ECLI:NL:HR:2000:AA8310
Hoge Raad
- Cassatie
- R.J.J. Jansen
- G.J. Zuurmond
- F.W.G.M. van Brunschot
- D.G. van Vliet
- P. Lourens
- Rechtspraak.nl
Cassatie over de aftrekbaarheid van rente als persoonlijke verplichting in de inkomstenbelasting
In deze zaak gaat het om een cassatieberoep ingesteld door de Staatssecretaris van Financiën tegen een uitspraak van het Gerechtshof te Arnhem. De belanghebbende had voor het jaar 1995 een aanslag in de inkomstenbelasting/premie volksverzekeringen ontvangen, die na bezwaar door de Inspecteur was verminderd.
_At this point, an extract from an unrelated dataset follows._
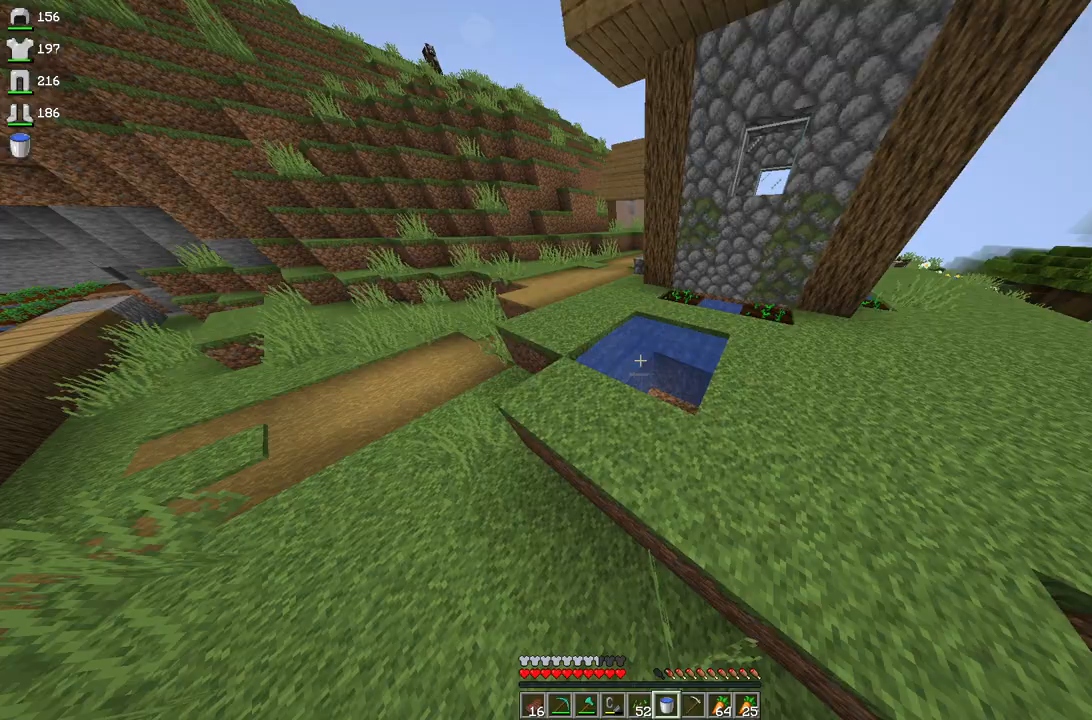
{"keys": ["a", "w"], "mouse": [], "events": [[67, "a", "down"], [100, "mouse_right", "up"]]}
De belanghebbende ging in beroep bij het Hof, dat de aanslag verder verlaagde. De Staatssecretaris stelde hiertegen cassatie in.
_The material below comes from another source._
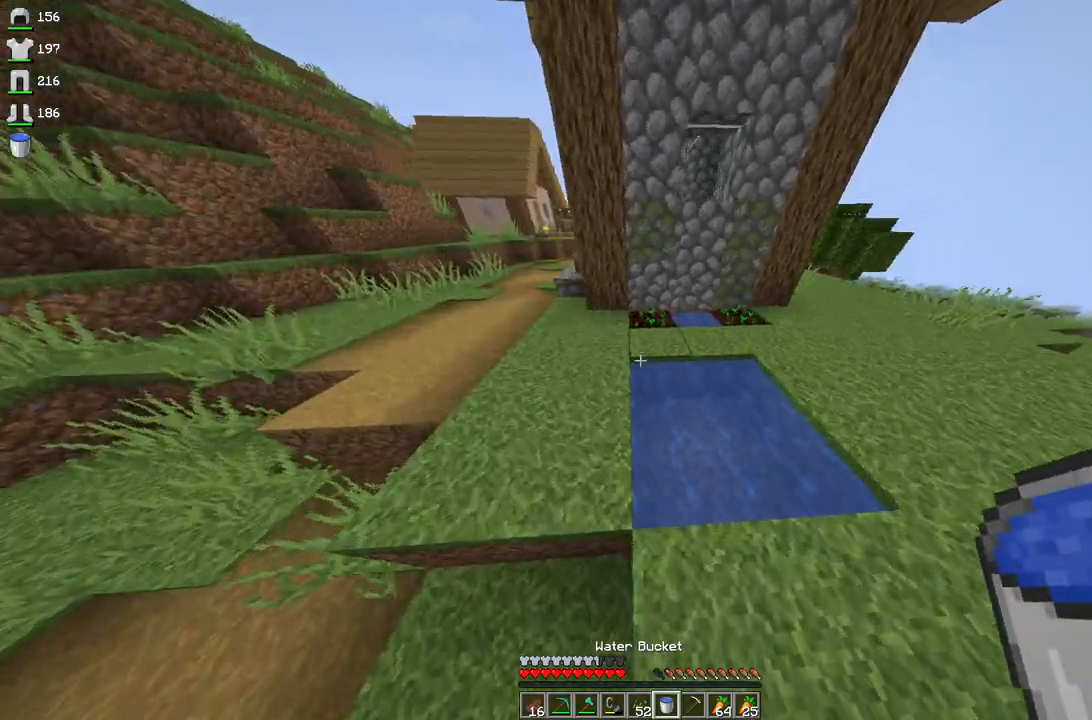
{"keys": ["w"], "mouse": [], "events": [[100, "a", "up"]]}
De belanghebbende, die alle aandelen in A B.V. bezat, had een rente van f 68.840,-- aan de vennootschap verschuldigd, welke rente niet rentedragend was en achteraf moest worden voldaan. De vennootschap heeft deze rentevordering op 31 december 1994 geactiveerd en in 1995 kwijtgescholden, wat door de vennootschap als een uitdeling van dividend aan de belanghebbende werd aangemerkt. De belanghebbende gaf dit bedrag aan als genoten dividend in zijn aangifte, maar bracht het ook in aftrek als persoonlijke verplichting. De Inspecteur weigerde deze aftrek.
Het Hof oordeelde dat de belanghebbende het bedrag van f 68.840,-- als persoonlijke verplichting op zijn onzuivere inkomen in mindering mocht brengen, ondanks dat de wet daar geen expliciete grondslag voor bood. De Hoge Raad oordeelde dat het economische resultaat van het kwijtschelden van de rentevordering niet verschilde van de gevolgen van een daadwerkelijke dividenduitkering. De Hoge Raad verwierp het cassatieberoep, maar oordeelde dat de Staatssecretaris in de proceskosten moest worden veroordeeld.
De uitspraak van de Hoge Raad bevestigt de redelijke wetstoepassing en de samenhang tussen de relevante artikelen van de Wet op de inkomstenbelasting, waarbij het verkapt dividend en de persoonlijke verplichting in de belastingheffing in samenhang moeten worden bezien.